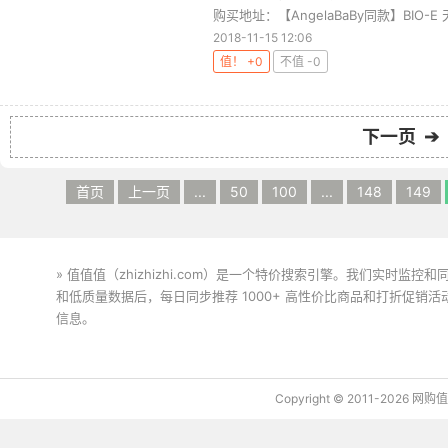
购买地址：【AngelaBaBy同款】BIO-E 天
2018-11-15 12:06
值！ +0
不值 -0
下一页 ➔
首页
上一页
...
50
100
...
148
149
» 值值值（zhizhizhi.com）是一个特价搜索引擎。我们实时
和低质量数据后，每日同步推荐 1000+ 高性价比商品和打折促销
信息。
下载值值值App
Copyright © 2011-2026 网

* * *

What the task asks: Please repeat the records above exactly, omitting any pictures they contain.

Finished task:
购买地址：【AngelaBaBy同款】BIO-E 天
2018-11-15 12:06
值！ +0
不值 -0
下一页 ➔
首页
上一页
...
50
100
...
148
149
» 值值值（zhizhizhi.com）是一个特价搜索引擎。我们实时
和低质量数据后，每日同步推荐 1000+ 高性价比商品和打折促销
信息。
下载值值值App
Copyright © 2011-2026 网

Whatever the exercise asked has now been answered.